We have the same car!!!!!!!

Anyway I had this issue too. It just depends on how the pax feel about you. Be friendly and Nice. If you offer anything offer starburts and put them in front pax little cubby on the door. Tell them it's there. Also drive safely. Not too slow or fast regardless if pax is rushing you.

How do you like sitting in the focus all day? I find the seat design makes me hunch forward without realizing.


----------



## Bob Reynolds (Dec 20, 2014)

How in the world do you fit adult passengers in the back seat of a Ford Focus? There is no room back there!


----------



## scrurbscrud (Sep 11, 2014)

LyftrBmore said:


> The candy/water bottle/Charger/Sanitizer thing. How many of you do it? I know Lyft recommends it, but I'm curious on your take and whether or not it's helpful and/or doesn't eat into your bottom line too much?

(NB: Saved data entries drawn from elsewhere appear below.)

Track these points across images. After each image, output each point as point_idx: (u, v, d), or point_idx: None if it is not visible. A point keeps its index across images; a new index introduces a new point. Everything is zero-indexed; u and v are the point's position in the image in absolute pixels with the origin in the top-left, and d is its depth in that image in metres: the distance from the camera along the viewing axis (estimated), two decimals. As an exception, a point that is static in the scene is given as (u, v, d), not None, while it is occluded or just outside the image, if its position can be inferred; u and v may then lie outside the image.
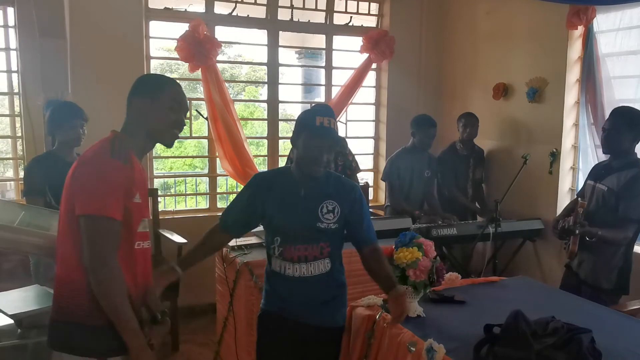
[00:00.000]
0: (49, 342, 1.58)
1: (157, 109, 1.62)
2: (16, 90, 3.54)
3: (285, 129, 8.88)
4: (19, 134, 3.58)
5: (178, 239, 3.40)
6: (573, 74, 3.64)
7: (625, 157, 2.63)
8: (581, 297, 2.38)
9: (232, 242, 2.91)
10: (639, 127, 2.58)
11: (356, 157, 3.70)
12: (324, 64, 4.61)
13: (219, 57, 4.00)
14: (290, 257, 1.93)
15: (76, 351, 1.54)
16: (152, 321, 1.66)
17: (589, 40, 3.47)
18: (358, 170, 3.68)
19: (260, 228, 3.00)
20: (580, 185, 3.18)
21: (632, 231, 2.59)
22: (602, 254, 2.66)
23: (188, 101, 1.70)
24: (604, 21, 3.45)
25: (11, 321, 2.58)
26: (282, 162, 4.44)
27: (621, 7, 3.30)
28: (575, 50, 3.61)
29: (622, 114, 2.63)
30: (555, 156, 3.69)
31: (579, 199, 2.81)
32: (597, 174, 2.77)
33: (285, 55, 6.44)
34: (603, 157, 2.95)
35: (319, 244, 1.93)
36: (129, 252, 1.57)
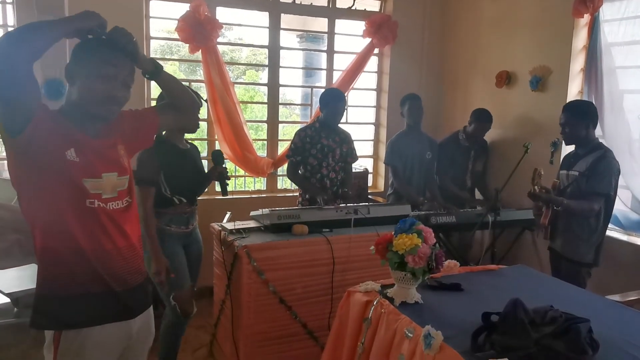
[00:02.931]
0: (33, 320, 1.54)
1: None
2: (14, 69, 3.50)
3: (285, 114, 8.84)
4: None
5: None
6: (577, 63, 3.60)
7: (588, 143, 2.94)
8: (579, 288, 2.38)
9: (230, 225, 2.92)
10: (588, 116, 2.92)
11: (356, 143, 3.69)
12: (325, 48, 4.56)
13: (220, 40, 3.95)
14: None
15: (60, 323, 1.52)
16: None
17: (594, 29, 3.42)
18: (356, 158, 3.68)
19: (260, 212, 3.04)
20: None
21: (597, 204, 2.85)
22: (584, 233, 2.92)
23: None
24: (609, 9, 3.40)
25: (8, 300, 2.58)
26: (281, 147, 4.42)
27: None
28: (580, 39, 3.57)
29: (569, 108, 3.00)
30: (556, 146, 3.67)
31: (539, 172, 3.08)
32: (567, 163, 3.07)
33: (287, 39, 6.37)
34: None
35: None
36: (76, 209, 1.51)
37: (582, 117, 2.91)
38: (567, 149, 3.68)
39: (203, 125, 4.15)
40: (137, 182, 2.47)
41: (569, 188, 2.99)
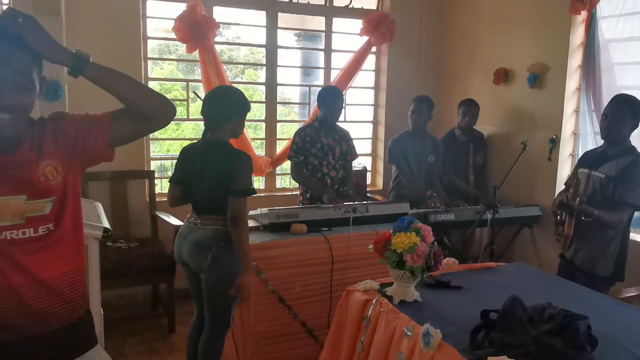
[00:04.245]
0: None
1: None
2: (11, 69, 3.48)
3: (283, 113, 8.83)
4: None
5: (174, 221, 3.39)
6: (575, 59, 3.60)
7: (621, 144, 2.64)
8: (578, 284, 2.38)
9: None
10: (638, 116, 2.60)
11: (354, 141, 3.68)
12: (323, 47, 4.56)
13: (217, 39, 3.94)
14: None
15: None
16: None
17: (591, 25, 3.42)
18: (356, 156, 3.68)
19: (258, 211, 3.04)
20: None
21: (627, 215, 2.61)
22: (599, 242, 2.67)
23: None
24: (607, 6, 3.40)
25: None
26: (280, 146, 4.42)
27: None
28: (577, 35, 3.58)
29: (626, 101, 2.62)
30: (554, 142, 3.68)
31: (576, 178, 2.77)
32: (591, 161, 2.75)
33: (284, 38, 6.37)
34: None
35: None
36: None
37: (635, 114, 2.59)
38: (566, 147, 3.69)
39: (201, 124, 4.13)
40: (243, 194, 2.29)
41: (596, 195, 2.66)
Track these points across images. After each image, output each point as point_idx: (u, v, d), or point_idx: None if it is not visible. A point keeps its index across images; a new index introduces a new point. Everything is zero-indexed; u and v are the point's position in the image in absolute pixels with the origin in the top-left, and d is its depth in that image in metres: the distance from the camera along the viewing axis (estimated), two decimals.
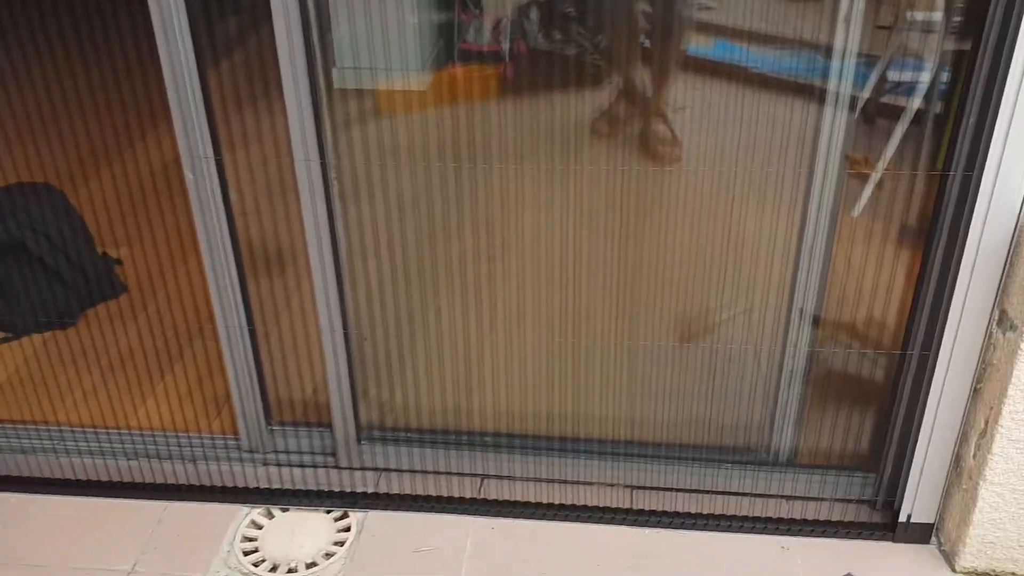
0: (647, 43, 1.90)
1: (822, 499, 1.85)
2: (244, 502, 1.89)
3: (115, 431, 1.99)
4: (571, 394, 1.93)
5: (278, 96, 1.64)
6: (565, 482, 1.91)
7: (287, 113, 1.62)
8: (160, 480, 1.93)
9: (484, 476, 1.94)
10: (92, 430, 2.00)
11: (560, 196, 1.83)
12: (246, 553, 1.79)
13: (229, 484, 1.92)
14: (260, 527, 1.85)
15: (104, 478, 1.94)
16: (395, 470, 1.94)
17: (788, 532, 1.80)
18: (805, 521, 1.81)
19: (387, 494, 1.90)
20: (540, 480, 1.92)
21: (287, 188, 1.69)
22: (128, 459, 1.96)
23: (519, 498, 1.89)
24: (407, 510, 1.87)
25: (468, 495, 1.90)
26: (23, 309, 2.34)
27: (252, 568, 1.76)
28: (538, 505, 1.87)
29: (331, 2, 1.76)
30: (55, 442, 1.98)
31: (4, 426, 2.02)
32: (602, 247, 1.85)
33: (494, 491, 1.91)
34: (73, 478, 1.94)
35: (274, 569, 1.76)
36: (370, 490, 1.91)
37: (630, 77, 1.90)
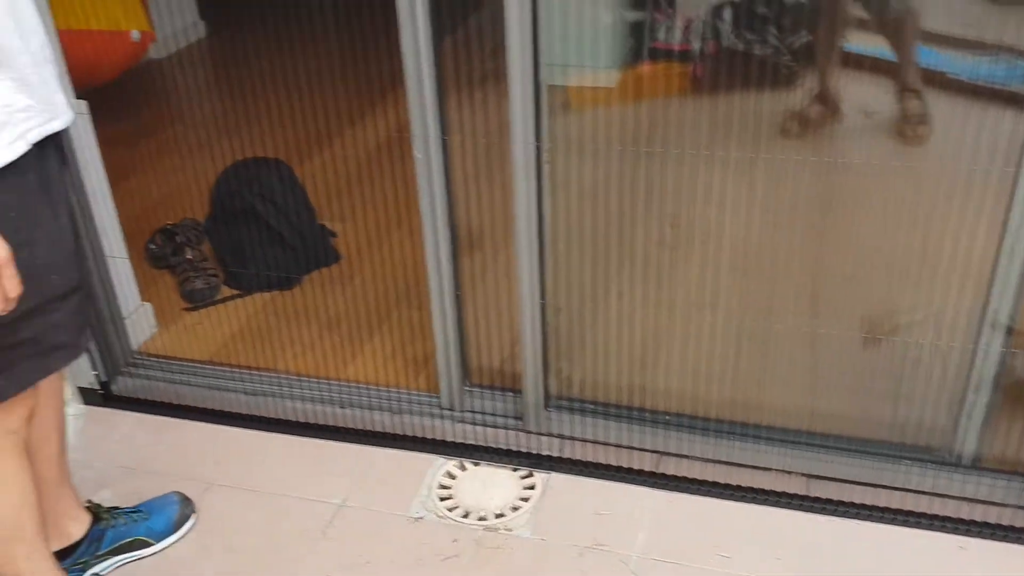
0: (845, 46, 1.94)
1: (1005, 505, 1.84)
2: (440, 453, 2.07)
3: (332, 381, 2.23)
4: (751, 381, 2.00)
5: (503, 81, 1.78)
6: (742, 466, 1.98)
7: (510, 98, 1.76)
8: (367, 428, 2.14)
9: (662, 453, 2.03)
10: (314, 380, 2.24)
11: (748, 190, 1.90)
12: (442, 499, 1.97)
13: (428, 436, 2.11)
14: (454, 477, 2.02)
15: (320, 422, 2.17)
16: (579, 439, 2.07)
17: (967, 533, 1.81)
18: (986, 524, 1.81)
19: (570, 459, 2.03)
20: (717, 462, 2.00)
21: (505, 168, 1.85)
22: (341, 407, 2.19)
23: (696, 476, 1.98)
24: (588, 476, 2.00)
25: (647, 468, 2.01)
26: (253, 270, 2.62)
27: (447, 512, 1.93)
28: (714, 484, 1.95)
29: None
30: (281, 387, 2.23)
31: (239, 371, 2.29)
32: (788, 240, 1.91)
33: (672, 468, 2.01)
34: (294, 420, 2.18)
35: (466, 515, 1.93)
36: (554, 454, 2.05)
37: (825, 79, 1.94)
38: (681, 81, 2.09)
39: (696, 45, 2.09)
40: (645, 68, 2.17)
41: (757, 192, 1.92)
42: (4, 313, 1.22)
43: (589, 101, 2.19)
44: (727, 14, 2.08)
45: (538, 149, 1.81)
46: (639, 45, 2.15)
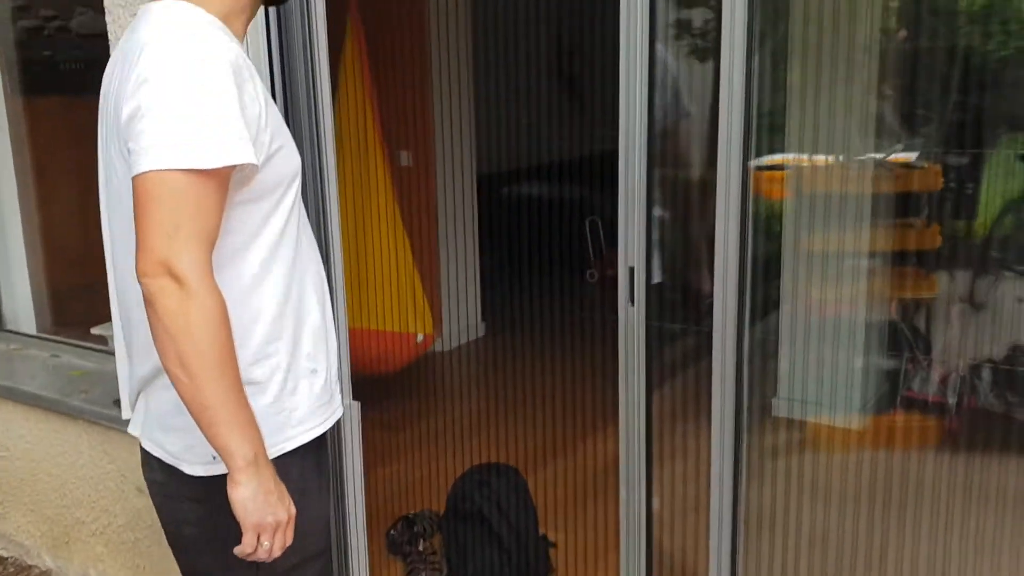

My cost on these kinds of items is nearly negligible. The only time the snacks get touched is by drunks and that's also usually prime time as well, so it tends to keep the ratings good.


> What about getting out and opening doors for the pax? I did it a couple times and got very quizzical looks when I did it.


I drive Plus as well and always do this for pax loads of 5 and over and I always do it during prime time as well. I don't mind going the extra mile for extra money. During the day or times of min. fare rides, open the damn door yourself unless I feel like getting out and stretching for a couple minutes and might be near the door to open it for them. Otherwise never.


> Any insight you could offer would be great!


If any driver takes money, even if it's shit for pay, they can do their pax the courtesy of being polite in every instance or they shouldn't be driving. Makes it easier on everyone. Also don't get too engaged, if at all, in pax conversations between themselves. Even if they ask you something related to what they are talking about. Pretend you didn't hear and ask them to repeat by saying "I'm sorry, I wasn't listening."


----------